Channel 4 was the big winner at the event with a claim on nine of the 28 programme awards.

They included best documentary series for Educating Yorkshire, with one of the teachers from the school featured in the show blasting Education Secretary Michael Gove as he collected the prize at the ceremony in London's Grosvenor House.

Michael Steer, a maths teacher who was a regular face on the series set in Dewsbury's Thornhill Community Academy, offered an unflattering dedication as he picked up the award.

He told guests from the TV industry: "On behalf of teachers I'd like to dedicate this award to Michael Gove and I mean dedicate in the Anglo Saxon sense which means 'insert roughly into the anus of'."

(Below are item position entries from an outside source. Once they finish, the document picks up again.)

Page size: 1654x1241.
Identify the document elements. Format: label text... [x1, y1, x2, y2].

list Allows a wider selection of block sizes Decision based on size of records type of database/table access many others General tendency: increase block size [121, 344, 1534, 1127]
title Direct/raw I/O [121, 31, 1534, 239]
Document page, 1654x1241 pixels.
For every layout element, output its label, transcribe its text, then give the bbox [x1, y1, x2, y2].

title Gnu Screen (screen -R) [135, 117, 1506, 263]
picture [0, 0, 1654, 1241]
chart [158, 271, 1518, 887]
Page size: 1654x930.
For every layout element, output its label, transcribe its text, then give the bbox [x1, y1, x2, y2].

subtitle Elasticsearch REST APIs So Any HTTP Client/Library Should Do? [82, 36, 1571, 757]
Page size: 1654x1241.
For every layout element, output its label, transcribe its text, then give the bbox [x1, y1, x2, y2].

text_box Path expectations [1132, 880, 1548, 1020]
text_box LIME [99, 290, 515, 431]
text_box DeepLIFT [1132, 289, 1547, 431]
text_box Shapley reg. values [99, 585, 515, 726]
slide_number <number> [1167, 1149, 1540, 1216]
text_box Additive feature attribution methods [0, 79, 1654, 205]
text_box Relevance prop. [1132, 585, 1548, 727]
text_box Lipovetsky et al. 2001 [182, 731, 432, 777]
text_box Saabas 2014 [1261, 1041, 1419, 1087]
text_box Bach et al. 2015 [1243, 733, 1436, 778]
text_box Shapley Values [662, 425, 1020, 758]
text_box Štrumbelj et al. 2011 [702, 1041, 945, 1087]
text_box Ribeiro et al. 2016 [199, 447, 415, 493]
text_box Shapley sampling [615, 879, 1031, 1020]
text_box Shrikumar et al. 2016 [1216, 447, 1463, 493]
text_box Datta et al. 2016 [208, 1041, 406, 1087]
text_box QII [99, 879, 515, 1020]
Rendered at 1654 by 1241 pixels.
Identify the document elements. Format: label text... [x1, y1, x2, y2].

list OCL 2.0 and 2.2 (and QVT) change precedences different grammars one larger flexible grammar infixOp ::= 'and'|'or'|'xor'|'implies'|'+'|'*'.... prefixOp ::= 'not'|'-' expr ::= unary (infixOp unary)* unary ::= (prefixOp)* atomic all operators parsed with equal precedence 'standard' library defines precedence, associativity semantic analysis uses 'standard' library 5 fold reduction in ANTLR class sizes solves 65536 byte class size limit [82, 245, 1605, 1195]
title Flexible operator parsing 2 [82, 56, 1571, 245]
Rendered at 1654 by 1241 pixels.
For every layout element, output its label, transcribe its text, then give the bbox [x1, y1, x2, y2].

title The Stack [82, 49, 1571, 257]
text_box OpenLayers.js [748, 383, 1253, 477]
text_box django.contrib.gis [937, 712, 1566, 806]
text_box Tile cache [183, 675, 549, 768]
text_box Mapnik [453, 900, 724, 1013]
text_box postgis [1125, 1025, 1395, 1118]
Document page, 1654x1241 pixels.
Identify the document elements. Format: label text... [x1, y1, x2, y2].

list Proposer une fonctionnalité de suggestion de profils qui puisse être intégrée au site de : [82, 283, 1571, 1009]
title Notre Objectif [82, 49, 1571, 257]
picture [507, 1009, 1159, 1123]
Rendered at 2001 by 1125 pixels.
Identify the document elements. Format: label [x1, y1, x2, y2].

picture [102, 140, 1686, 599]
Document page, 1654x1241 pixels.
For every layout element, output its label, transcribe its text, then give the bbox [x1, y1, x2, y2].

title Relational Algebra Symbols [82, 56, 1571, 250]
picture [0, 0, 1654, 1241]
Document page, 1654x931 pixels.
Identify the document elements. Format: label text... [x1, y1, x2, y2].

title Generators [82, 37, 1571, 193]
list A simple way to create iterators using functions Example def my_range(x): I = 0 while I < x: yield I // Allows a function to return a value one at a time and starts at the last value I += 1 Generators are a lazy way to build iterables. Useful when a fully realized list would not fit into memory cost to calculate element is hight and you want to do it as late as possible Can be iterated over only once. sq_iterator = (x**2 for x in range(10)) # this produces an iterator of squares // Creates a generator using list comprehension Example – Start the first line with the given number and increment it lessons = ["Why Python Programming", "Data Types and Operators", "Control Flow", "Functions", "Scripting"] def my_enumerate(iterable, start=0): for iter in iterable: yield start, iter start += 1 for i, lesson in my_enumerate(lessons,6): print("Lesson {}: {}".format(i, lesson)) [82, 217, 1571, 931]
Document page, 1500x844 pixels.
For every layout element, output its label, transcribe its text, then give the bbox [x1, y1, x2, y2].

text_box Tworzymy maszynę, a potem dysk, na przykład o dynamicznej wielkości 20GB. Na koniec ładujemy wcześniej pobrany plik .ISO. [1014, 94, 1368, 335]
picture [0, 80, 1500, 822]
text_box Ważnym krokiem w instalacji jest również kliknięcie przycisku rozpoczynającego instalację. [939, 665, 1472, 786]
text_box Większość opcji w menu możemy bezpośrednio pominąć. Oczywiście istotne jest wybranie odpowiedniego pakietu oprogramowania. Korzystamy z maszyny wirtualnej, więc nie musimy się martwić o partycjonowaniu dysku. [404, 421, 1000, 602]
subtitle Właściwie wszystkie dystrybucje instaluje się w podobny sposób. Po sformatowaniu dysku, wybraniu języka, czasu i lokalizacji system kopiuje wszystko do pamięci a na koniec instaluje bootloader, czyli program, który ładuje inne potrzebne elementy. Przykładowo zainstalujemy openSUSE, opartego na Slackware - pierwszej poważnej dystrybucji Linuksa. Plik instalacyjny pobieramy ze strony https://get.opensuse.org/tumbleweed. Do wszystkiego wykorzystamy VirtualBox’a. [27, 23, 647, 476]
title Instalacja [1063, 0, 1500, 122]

Idris Elba took the best actor prize for his performance in BBC1 detective series Luther.

Olivia Colman won the best actress prize for the second year running for her role in Broadchurch with judges calling her "an actor at the top of her game".

Taking to the stage without her shoes, she said: "I kicked them off under the table and forgot to put them back on."

Broadchurch won a second prize at the event, hosted by comic Tim Vine, by landing the best drama serial award. ITV's Coronation Street took the best soap prize.

Outgoing BBC2 controller Janice Hadlow was given the "judges' award" for her achievements with the channel.

Veteran actor David Suchet was honoured with the lifetime achievement award in recognition of his quarter of a century portraying Hercule Poirot, although he w as unable to attend the event after feeling unwell before the ceremony.